What you have to do: Recast all of the material below as a numbered list of its lines, dropping the blank lines and leaving out the pictures.

Input records:
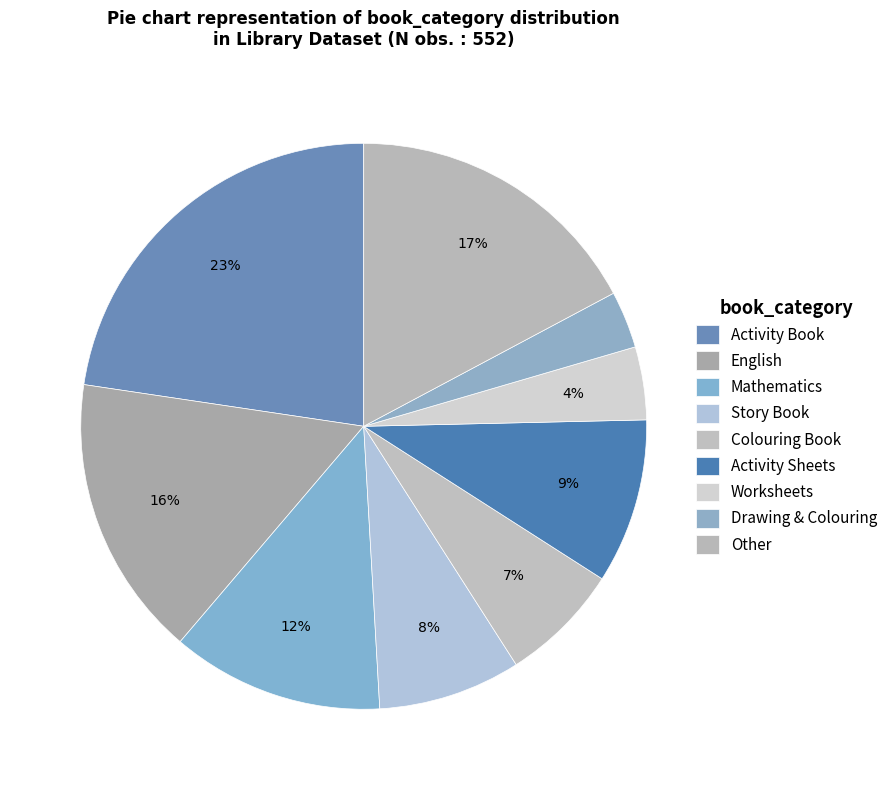

True or false: Colouring Book accounts for 1% of the total.

False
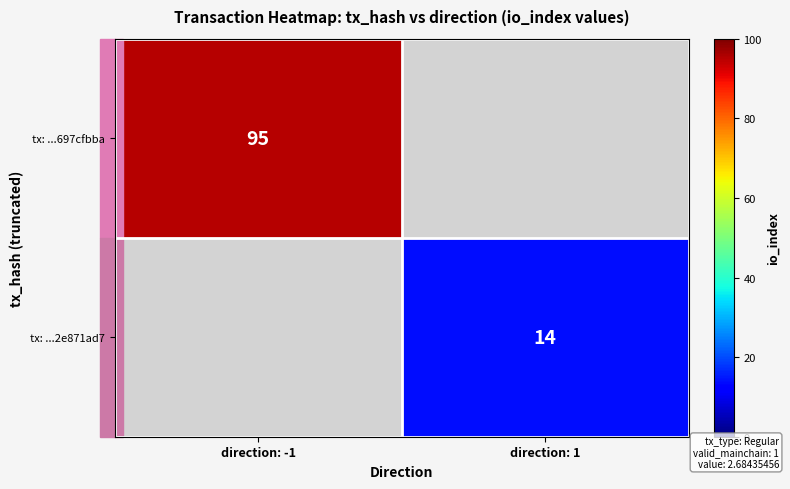

Which has a higher value, direction: 1 or direction: -1?

direction: -1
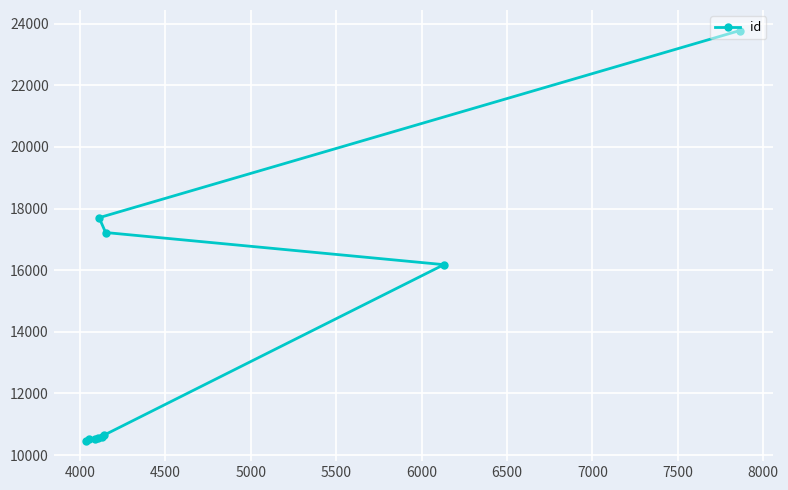

What is the difference between the maximum and minimum values?

13308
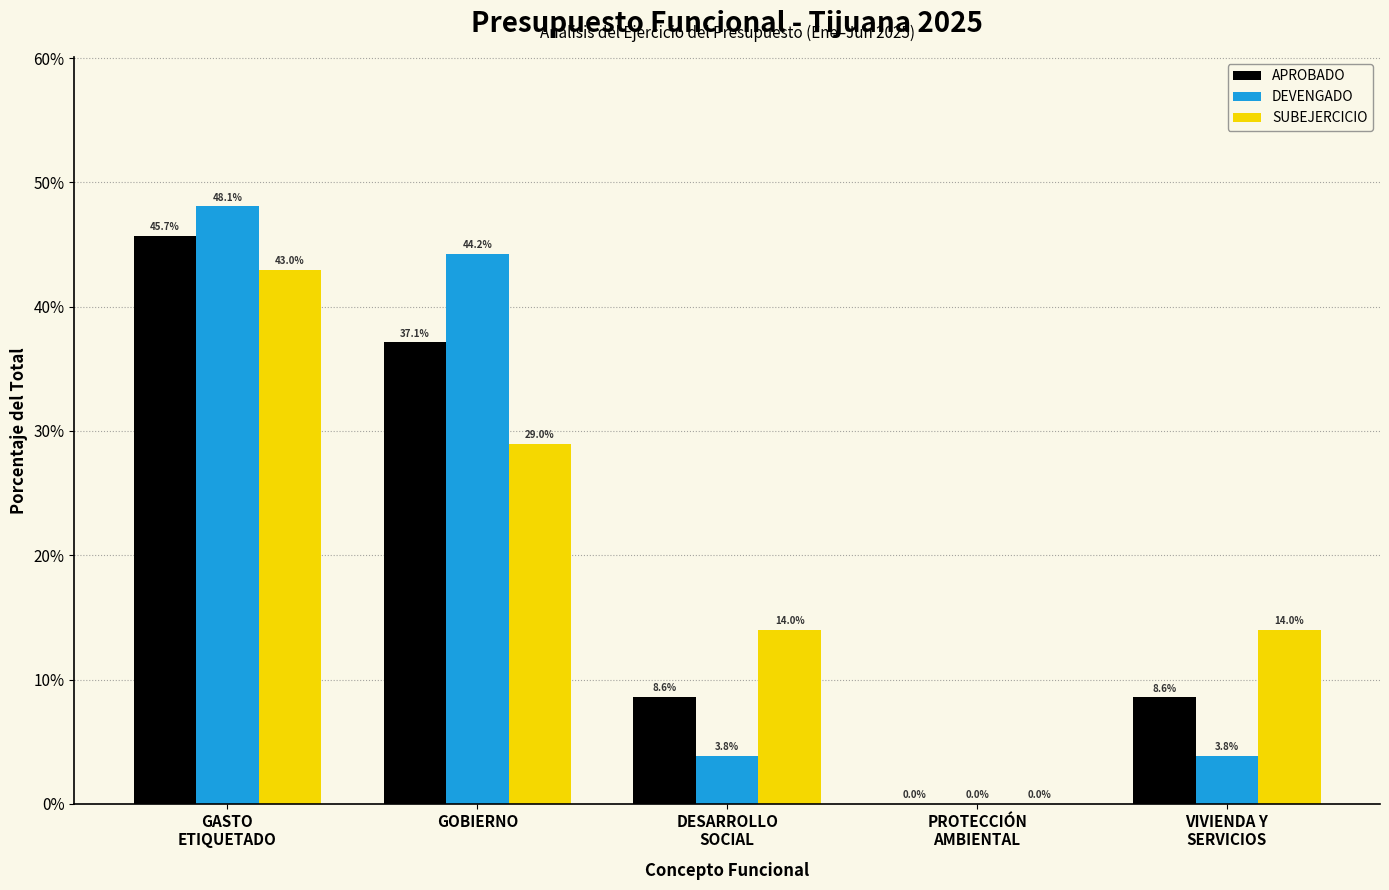

What is the total value across all series at GOBIERNO?

110.3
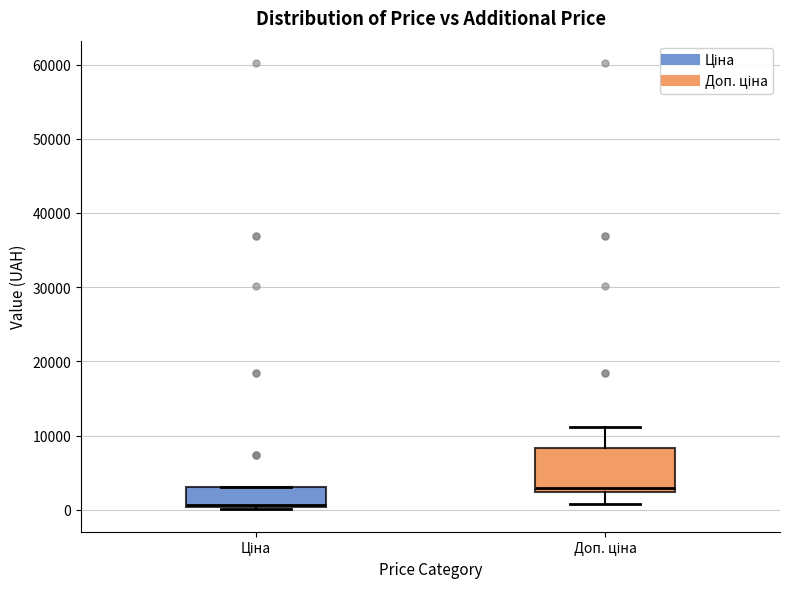

Where does the median line of the box for Доп. ціна sit on the y-axis? The values are not printed on the chart, so give them approximately, as read against the axis.

3000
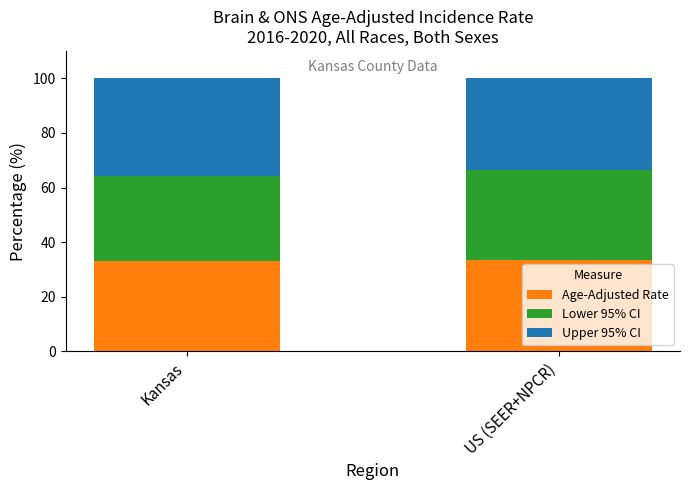

What is the highest value of the Age-Adjusted Rate series?

33.5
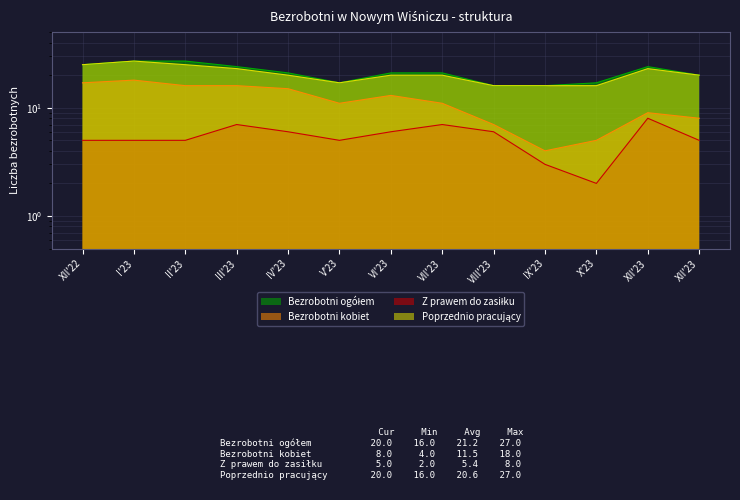

How many lines are shown in the chart?

4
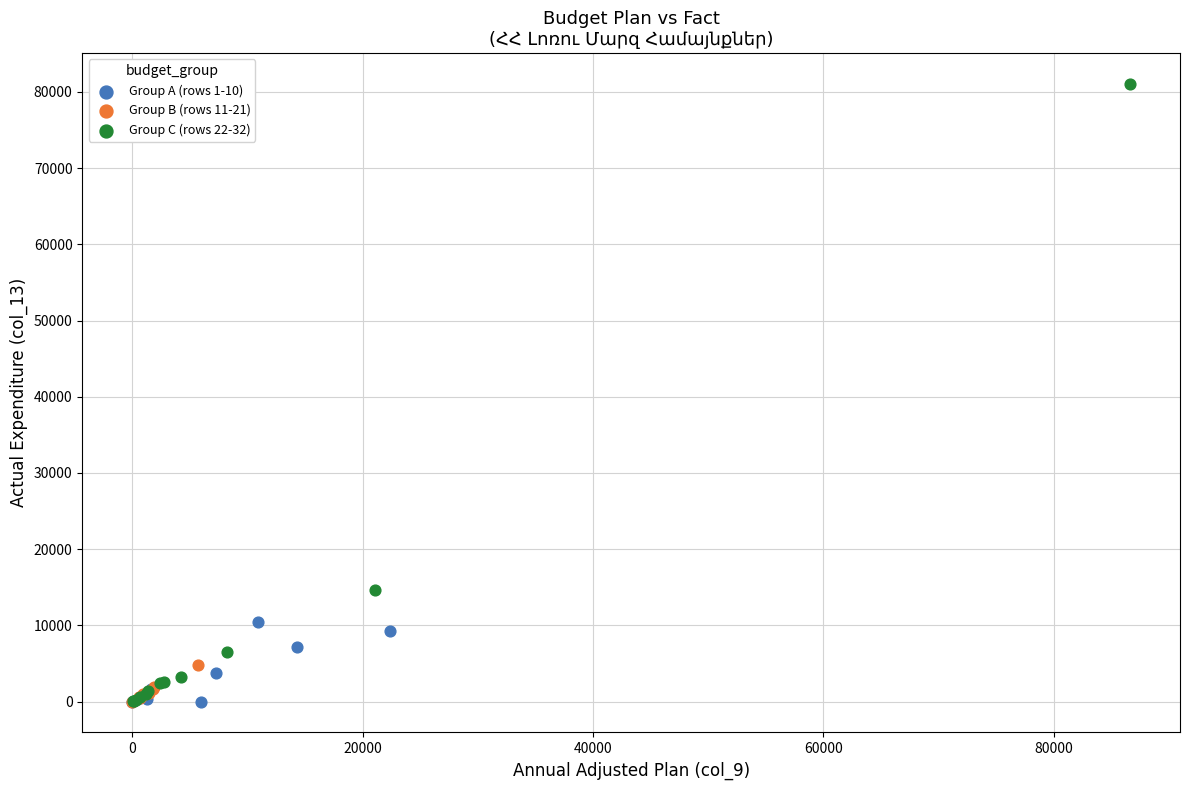

Which series reaches the maximum Y coordinate?

Group C (rows 22-32)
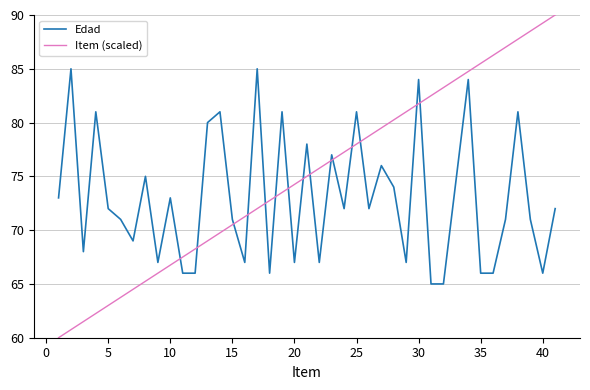

How many lines are shown in the chart?

2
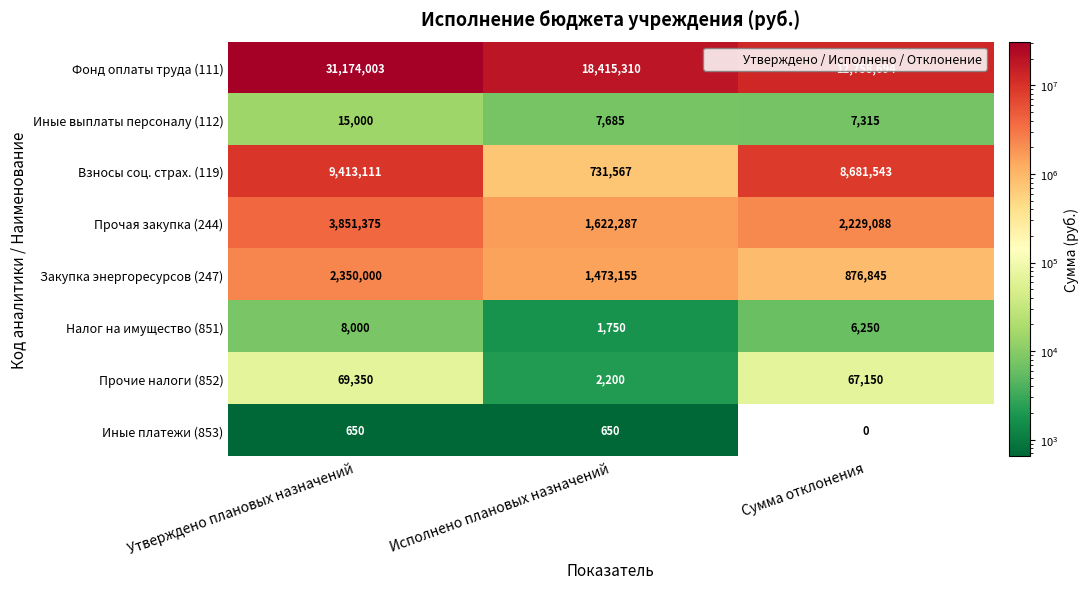

What value does the Фонд оплаты труда (111) series have at Исполнено плановых назначений?

18415310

Answer to the exercise:
1. True or false: Colouring Book accounts for 1% of the total.
2. False
3. Which has a higher value, direction: 1 or direction: -1?
4. direction: -1
5. What is the difference between the maximum and minimum values?
6. 13308
7. What is the total value across all series at GOBIERNO?
8. 110.3
9. Where does the median line of the box for Доп. ціна sit on the y-axis? The values are not printed on the chart, so give them approximately, as read against the axis.
10. 3000
11. What is the highest value of the Age-Adjusted Rate series?
12. 33.5
13. How many lines are shown in the chart?
14. 4
15. Which series reaches the maximum Y coordinate?
16. Group C (rows 22-32)
17. How many lines are shown in the chart?
18. 2
19. What value does the Фонд оплаты труда (111) series have at Исполнено плановых назначений?
20. 18415310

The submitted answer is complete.